Text excerpt:

She can never be left alone, so he abandons everything to focus on caring for Sawako. She has become childlike & wanders off easily, which is why he devises the mutual tethering.
They are soon living in his car, homeless, always sad, but it won't be long until they haven't even the car. As they're bound together but he doesn't want to frustrate her desire to wander, they set out in spring through trees at cherry blossom time, becoming the eternal wanderers.
In rendering such characters starkly human, there was the risk of making their exaggerated tragedies either too emotionally harrowing to watch, or even more unfortunately, inescapably comical with all existence portrayed as cosmic pratfall. Fortunately the stylistic sumptuousness & symbolism of the presentation insures it is neither afflicting nor unintentionally funny.
Director & screenwriter Takeshi "Beat" Kitano is better known for his gangster films like Sonatine (1993), Fireworks (1997), Brother (2000), & many suchlike, not for such tender tragedies as Dolls.
However, anyone truly paying attention knows even his violent yakuza tales have surprising moments of sensitivity, & for the second tale in Dolls he manages a cross-over of his filmmaking interests.
We are introduced to Hiro (Tatsuya Mihashi), a lonely, aging oyabun, or yakuza godfather. He practically laments, "In the old days, we got everything we wanted by force."
In a flashback, he remembers the day of a hit on a yakuza brother, which went horrifically, with lots of blood & death, including of a man he was close to.
There was also in those youthful days a girl he loved. He abandoned her go because a wife would've been in the way of his criminal career.
Now, as he nears life's close, he remembers her constantly. She had promised to wait for him at their usual rendezvous every Saturday, knowing he would eventually return. Though it's absurd to think so, he nevertheless wonders if she is still waiting.
So all these decades later, he returns as an old man to their trysting place in the park, nostalgic for love lost. And there he meets "the lunchbox lady" (Chieko Matsubara) who waits every Saturday with two lunchboxes, one for her absent love.
In the third tale, a blind man, Nukui (Tsutomu Takeshige), sets out for a meeting with the once-famed singing idol Haruna Yamaguchi (Kyoko Fukada), who became reclusive after an accident cost her an eye & her beauty.
She had a wonderfully appealing hit song which he had seen her sing in her heyday. In the flashback he's a bit laughable, as he's rather mature to be the number one fan of a girl whose music is aimed teeny-boppers. So he's a little weird.

What you will do:
• 1. Using the review of Dolls, decide whether each statement agrees with it. Answer yes or no, and quote the words that decide it. (a) Kitano is better known for gangster films than for tender tragedies like Dolls. (b) The lunchbox lady waits in the park every Sunday. (c) Haruna Yamaguchi lost an eye in an accident.
• 2. Go on with the review of Dolls, picking up right after its final sentence.

Dataset section:
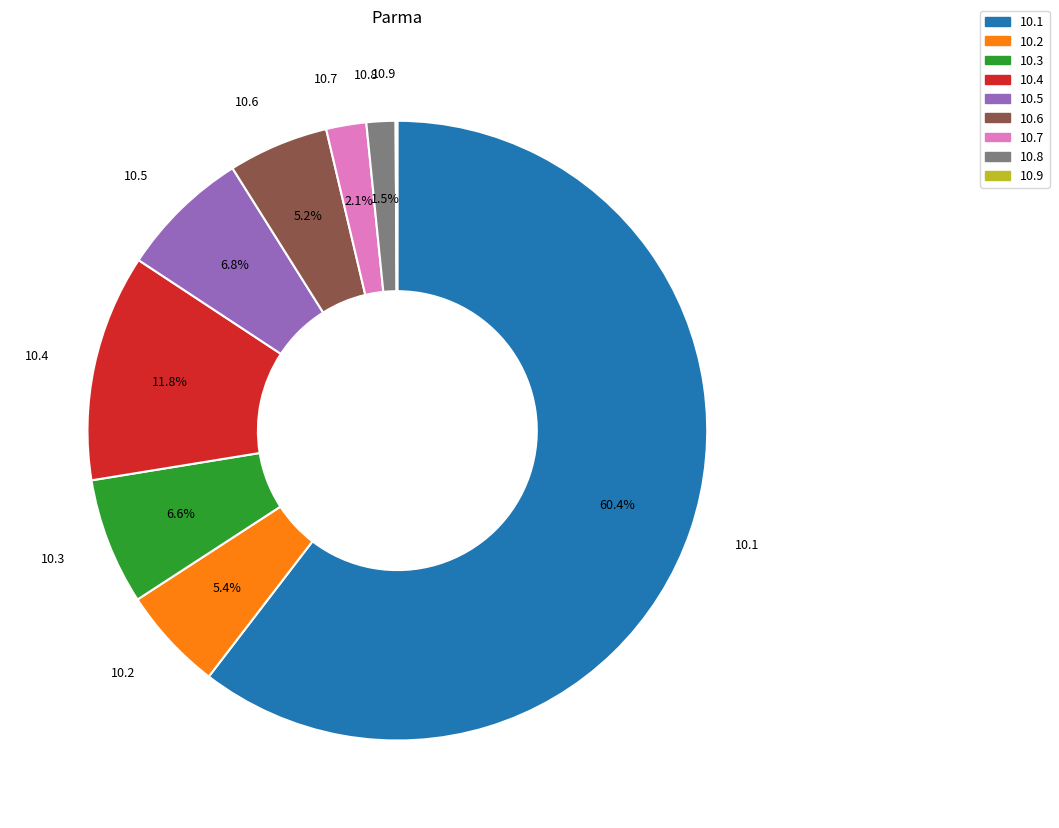

Is there any slice that represents more than half of the pie?

Yes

Results for the exercise:
• 1.
(a) Yes: "is better known for his gangster films like Sonatine (1993), Fireworks (1997), Brother (2000), & many suchlike, not for such tender tragedies as Dolls"
(b) No: "who waits every Saturday with two lunchboxes, one for her absent love"
(c) Yes: "who became reclusive after an accident cost her an eye & her beauty"

• 2.
His apartment is decorated with kitsch in homage to his favorite singer, so that it looks like his place belongs to a teenage girl. He's horrified when news comes of her car accident, & he was distressed that she went thereafter into permanent seclusion. He has tried since to get a meeting with her, & she has finally agreed, for one very clear reason.
[SPOILER ALERT] Borrowing an idea from a famous Kawabata story Okoto to Sasuke (1961), our borderline stalker blinded himself so that Haruna would agree to see him, knowing he would thus always see her as the beauty she had been.
There are no inter-title cards setting these three stories apart as separate short films. They are distinct yet of a single piece, with the tales somewhat interwoven:
The gangster boss ends up sitting on the bench, unrecognized, beside the "lunchbox lady" who waits for him. The bound beggars continue their perambulations of misery. And the pop star with the scarred face really does befriend her blinded fan.
It could all have ended with these sad or bittersweet little climaxes, but the codas continue a little further than any one story required. The blind fan gets run over & killed, so will never benefit by the budding friendship with the object of his devotion. The yakuza godfather successfully courts the woman who never recognizes him, but is assassinated in the yakuza world. The bound couple drag themselves inexoribly to the finale that was Chikamatsu's favorite climax. [END SPOILERS ALERT]
This is not a tightly edited perfectly made film, & the last half hour especially meanders unnecessarily. In its entirety it's a bit obvious in story development, though prettily done. It's a good film, but my expectations were that Kitano would do much better when breaking away from gangster films for something artful & serious. Although he did not create something magnificent, he did well enough that this film is easily recommendable.